▶ _TEXT SHOWN_
▬▬▬▬▬▬▬▬▬▬
Stepping backwards is another way for Guerrero to score on the outside. Floyd usually puts his weight on the front foot when coming forward. Here, Guerrero needs to circle (away from the right) and back-step, making him reach, and knock his jab hand down anytime he tries to measure or feint with it. Anytime Floyd reaches with his punches, such as a jab to the body or a straight right that lifts up his right leg, Guerrero should come back at him and take advantage by following up with straight punches to which Floyd can only defend having put himself slightly out of position.
▬▬▬▬▬▬▬▬▬▬
▶ _TO DO_
In one to three sentences, explain why the boxing passage says Guerrero should come back with straight punches whenever Floyd reaches. The lines after this text are separate material and have nothing to do with it.

▶ _DATASET EXTRACT_
▬▬▬▬▬▬▬▬▬▬
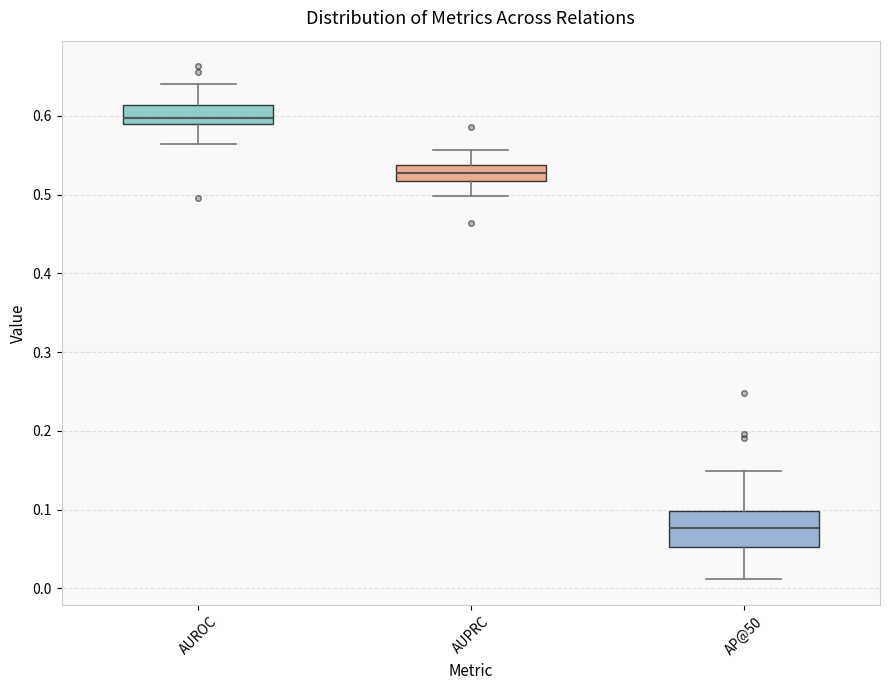

Which box is the tallest, from its lower edge to its upper edge?

AP@50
▬▬▬▬▬▬▬▬▬▬
▶ _ANSWER FOR THIS EXERCISE_
When Floyd reaches with a punch, like a jab to the body or a straight right that lifts his right leg, he puts himself slightly out of position. If Guerrero follows up with straight punches right then, Floyd can only defend.